De nombreuses entreprises et fonds observent désormais ETHZilla comme un cas d’école… en négatif.

« ETHZilla est le rappel brutal que spéculer sur la volatilité d’un seul actif n’est pas une stratégie d’entreprise durable. MicroStrategy a réussi grâce à une conviction religieuse sur Bitcoin et une structure capitalistique adaptée. ETHZilla a manqué les deux. »

Analyste crypto indépendant, février 2026

Impact sur le cours de l’Ether

Les ventes massives d’ETHZilla (près de 115 millions $ d’Ether liquidés entre octobre et décembre 2025) ont ajouté une pression vendeuse non négligeable sur le marché au pire moment. Même si ce volume reste marginal comparé à la capitalisation totale d’Ethereum, il a contribué à accentuer la perception négative autour de l’actif.

Plus largement, l’histoire d’ETHZilla renforce l’idée que les entreprises qui accumulent massivement un seul token crypto s’exposent à des risques systémiques importants. Cela pourrait ralentir l’adoption de trésoreries ETH par d’autres sociétés cotées dans les prochains trimestres.

Vers une maturité différente pour Bitcoin et Ethereum ?

Alors que Bitcoin continue d’attirer des fonds souverains, des family offices et des bilans d’entreprises avec une narrative claire de « réserve de valeur digitale », Ethereum souffre encore d’une image plus technique et spéculative. L’échec d’ETHZilla illustre cette différence de maturité perçue.

Cependant, certains observateurs restent optimistes. La tokenisation des actifs réels, le staking liquide, les améliorations du layer-1 et l’adoption croissante des L2 pourraient redonner des couleurs à Ethereum dans les années à venir. Le pivot d’ETHZilla vers les RWA pourrait même, paradoxalement, préfigurer une voie viable pour les entreprises souhaitant allier blockchain et actifs traditionnels.

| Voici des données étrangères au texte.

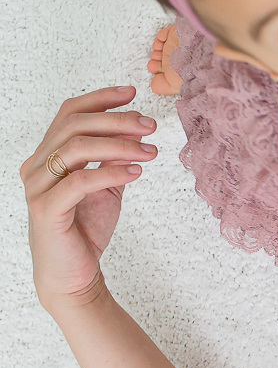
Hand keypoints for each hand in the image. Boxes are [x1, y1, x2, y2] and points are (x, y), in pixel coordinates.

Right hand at [20, 87, 157, 310]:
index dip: (100, 99)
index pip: (69, 113)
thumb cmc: (86, 228)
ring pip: (76, 148)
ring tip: (150, 151)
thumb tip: (137, 129)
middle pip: (74, 125)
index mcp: (48, 155)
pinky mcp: (47, 210)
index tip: (132, 93)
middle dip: (117, 120)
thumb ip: (115, 158)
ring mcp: (38, 188)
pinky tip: (137, 173)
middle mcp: (37, 167)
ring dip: (119, 144)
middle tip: (150, 125)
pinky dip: (111, 172)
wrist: (73, 274)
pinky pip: (79, 181)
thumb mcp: (107, 185)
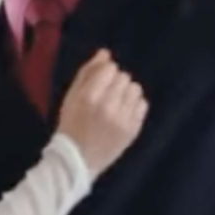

Une chose est sûre : l’expérience ETHZilla restera dans les annales comme l’un des chapitres les plus instructifs – et les plus douloureux – de l’année 2025-2026 dans l’univers crypto.

Conclusion : un avertissement clair pour 2026

Le départ de Peter Thiel d’ETHZilla n’est pas seulement une anecdote financière. C’est un signal envoyé à tout l’écosystème : les stratégies de trésorerie crypto ne peuvent plus se contenter d’une conviction aveugle dans un seul actif. Elles exigent une gestion rigoureuse du risque, une structure de capital adaptée et une vision à long terme.

Alors que le marché crypto entre dans une nouvelle phase de maturité en 2026, les entreprises qui sauront tirer les leçons de cet échec – sans pour autant abandonner l’idée d’intégrer la blockchain à leur bilan – pourraient bien devenir les grands gagnants de demain.

ETHZilla, elle, continue sa mue. Reste à savoir si ce second souffle suffira à la sauver… ou si elle rejoindra bientôt la longue liste des expériences crypto qui ont brûlé trop vite.

Le marché, lui, a déjà rendu son premier verdict.